In the nerves the bacilli are found partly in round cells, which lie around the vessels and between the nerve fibres, and partly in the cells of Schwann’s sheath; here also they break down into granules, and in time completely disappear. The finer details of the affection of the nerves are best studied on the ciliary nerves when the eye is affected, because there one can examine the finest nerves without cutting sections or putting them through any manipulation which might injure them. One often sees the myelin sheath pressed in by bacilli or cells filled with granules (Plate XII, Fig. 2), and one finds nerve fibres without a myelin sheath and with a more or less atrophic axial cylinder (Plate XII, Fig. 1). These drawings clearly explain how the pressure on the axial cylinder at first causes pain, and later, when atrophy has set in, anæsthesia. And one can also understand that when the leprous affection passes off without complications, the axial cylinders are again restored and become functionally active.
But on those places above referred to, where the nerves run superficially over bones or joints, and are exposed to pressure and stretching, secondary inflammation is added to the process.

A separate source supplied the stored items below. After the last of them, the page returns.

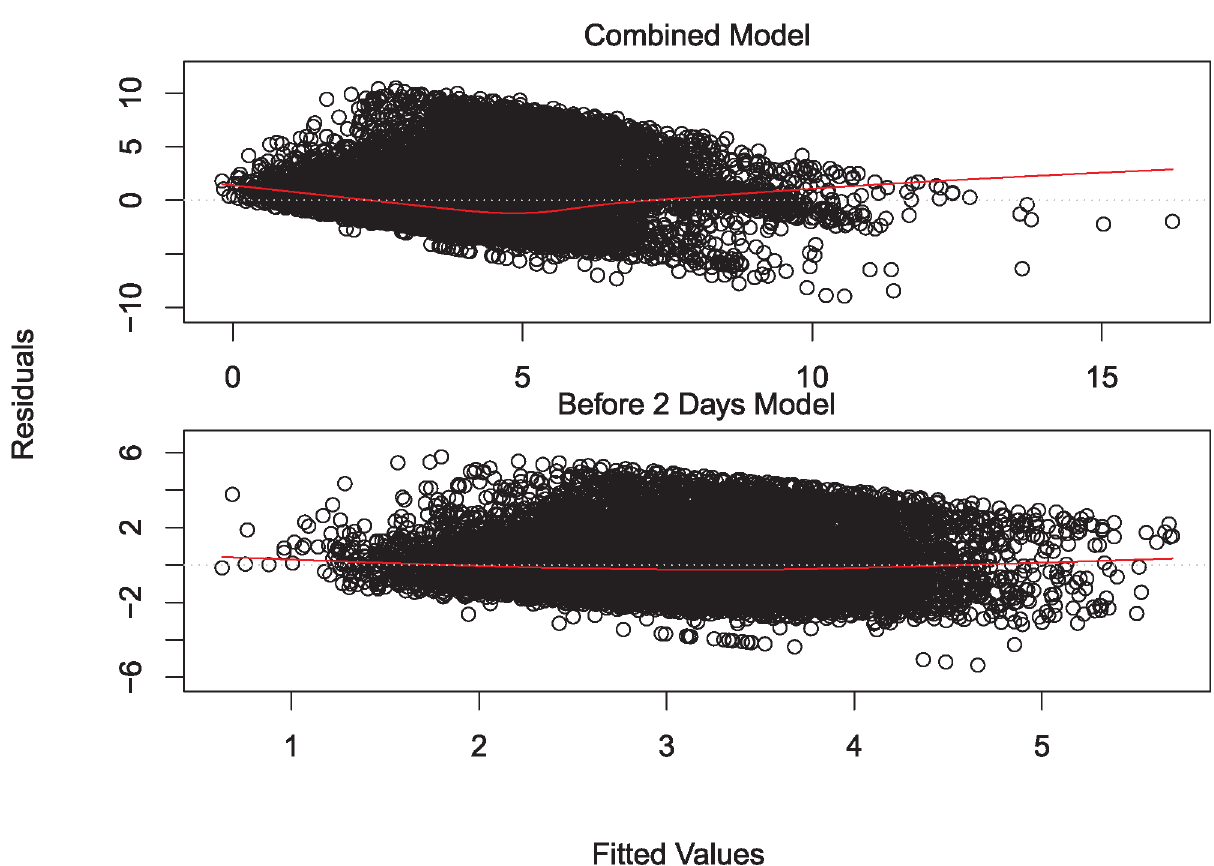
Fig 2. Residual vs. fitted value plots for combined and split time to answer models (lowess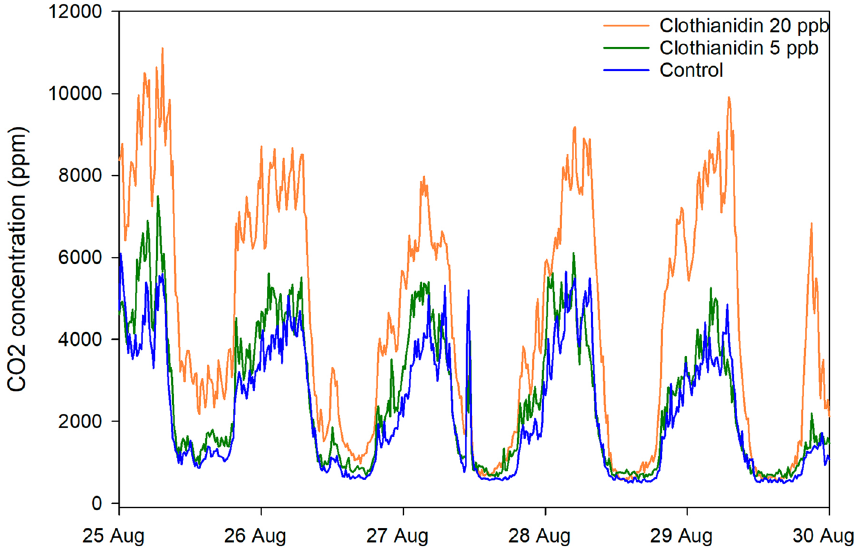
Figure 8. Average CO 2 concentrations per treatment group for 5 days immediately after the end of treatment for each of 3 groups: Clothianidin 20-ppb (orange), clothianidin 5-ppb (green), and control (blue) for the AZ 2018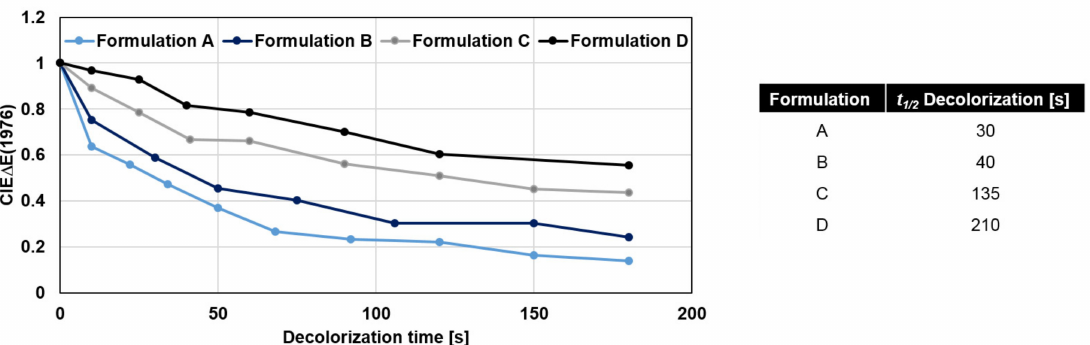
Figure 9. Decolorization dynamics and half-life periods t 1/2 of decolorization of yellow VIS-trigger-able photochromic 12 µ m prints of formulations A, B, C and D by varying the reactant ratio of the colorant system. Relative CIE ∆ E(1976) values are relative color differences with regards to the maximum color difference within a single series which is the color difference directly after the illumination period at t = 0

While the primary leprous affection hardly appreciably thickens the nerves, the secondary inflammation causes a very marked thickening.The ulnar nerve at the elbow may attain a diameter of 7 to 8 mm. or more, and when the secondary inflammation disappears the connective tissue contracts, and the previously thickened nerve becomes thinner than normal. This whole process usually advances very deliberately, and years are required before anæsthesia is developed to its full extent. While the section of the thickened nerve is quite smooth and of a pale brown colour from the numerous globi present, the section of the atrophic nerve, though also smooth, is as pale as the section of a tendon. It consists almost exclusively of connective tissue; every trace of bacilli has disappeared, and one sees hardly a suggestion of nerve fibres. The leprous affection is healed, but only a completely functionless rudiment of the nerve remains.[4]